Nigel Jones explains why there is still a long way to go before NHS dentistry improves.
In the recent House of Lords NHS dental contract debate, Baron Markham, Under Secretary of State for the Department of Health and Social Security, declared himself ‘under no illusions as to what needs to be done, and we are working on it’.
I sincerely hope that’s the case although the repeated references to fully utilising the existing budget were not an overly encouraging sign, unless the government thinks what needs to be done is to refocus the existing dental budget on those most in need, and the most vulnerable.
It’s more than a year since the last Prime Minster-but-one-but-one said that the government wanted to make the NHS a better place for the dental profession which, at the time, left me wondering, ‘better than what?’
Perhaps the thinking is that with the recent tweaks to band two UDAs and raising of minimum UDA values, the NHS dental contract in England has become ‘better’, so it’s mission accomplished.
However, surely what the NHS needs to be is better than early retirement or a change of career or, of course, private dentistry.
An area that many have considered a remarkably resilient example of the NHS being ‘better’ than private dentistry has been that of goodwill valuations when it comes to selling your practice.
Indeed, this was cited to me last year as being a reason for remaining in the NHS, despite the tremendous pressure felt by the practice owners with whom I was speaking.

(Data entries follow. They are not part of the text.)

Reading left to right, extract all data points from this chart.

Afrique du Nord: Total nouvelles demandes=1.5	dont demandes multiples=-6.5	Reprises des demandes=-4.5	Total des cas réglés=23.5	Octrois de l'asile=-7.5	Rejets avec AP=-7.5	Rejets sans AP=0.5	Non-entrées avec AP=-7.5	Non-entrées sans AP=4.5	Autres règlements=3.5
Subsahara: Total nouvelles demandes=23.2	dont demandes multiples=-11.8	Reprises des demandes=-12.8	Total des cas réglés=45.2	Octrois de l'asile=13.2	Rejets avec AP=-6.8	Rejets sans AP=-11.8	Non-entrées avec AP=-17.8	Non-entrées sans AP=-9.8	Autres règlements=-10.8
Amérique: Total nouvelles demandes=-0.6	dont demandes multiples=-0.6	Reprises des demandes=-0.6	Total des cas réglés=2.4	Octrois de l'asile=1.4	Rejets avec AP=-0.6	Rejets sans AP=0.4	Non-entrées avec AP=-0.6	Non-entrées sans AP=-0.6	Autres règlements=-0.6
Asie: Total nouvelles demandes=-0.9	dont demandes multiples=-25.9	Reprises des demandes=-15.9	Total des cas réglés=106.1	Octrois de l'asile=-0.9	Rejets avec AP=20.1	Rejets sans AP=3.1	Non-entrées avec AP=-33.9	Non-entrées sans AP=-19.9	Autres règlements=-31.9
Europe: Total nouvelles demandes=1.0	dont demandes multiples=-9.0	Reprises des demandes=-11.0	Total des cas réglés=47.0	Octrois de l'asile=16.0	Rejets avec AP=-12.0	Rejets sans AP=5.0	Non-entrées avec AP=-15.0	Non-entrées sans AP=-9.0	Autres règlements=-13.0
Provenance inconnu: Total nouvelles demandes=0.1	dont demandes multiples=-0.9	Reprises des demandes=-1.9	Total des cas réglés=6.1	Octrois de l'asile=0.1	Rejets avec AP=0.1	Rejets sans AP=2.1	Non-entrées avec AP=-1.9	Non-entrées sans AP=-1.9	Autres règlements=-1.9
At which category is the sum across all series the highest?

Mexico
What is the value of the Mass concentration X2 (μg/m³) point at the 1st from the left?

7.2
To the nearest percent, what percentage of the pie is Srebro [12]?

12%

However, during a recent webinar discussion with Alan Suggett and Mike Blenkharn, the subject of valuing practices on the basis of multiples of EBITDA came up, and with it the negative impact on practice values of rising costs that cannot be passed on to patients.
It seems reasons to remain in the NHS are getting even fewer.
There is a growing proportion of dentists and practice owners who feel remaining reliant on NHS dentistry could carry greater risk to health and wealth than transitioning to private care.
Addressing that is ‘what needs to be done’, and it is hard to see how that can be achieved without more money.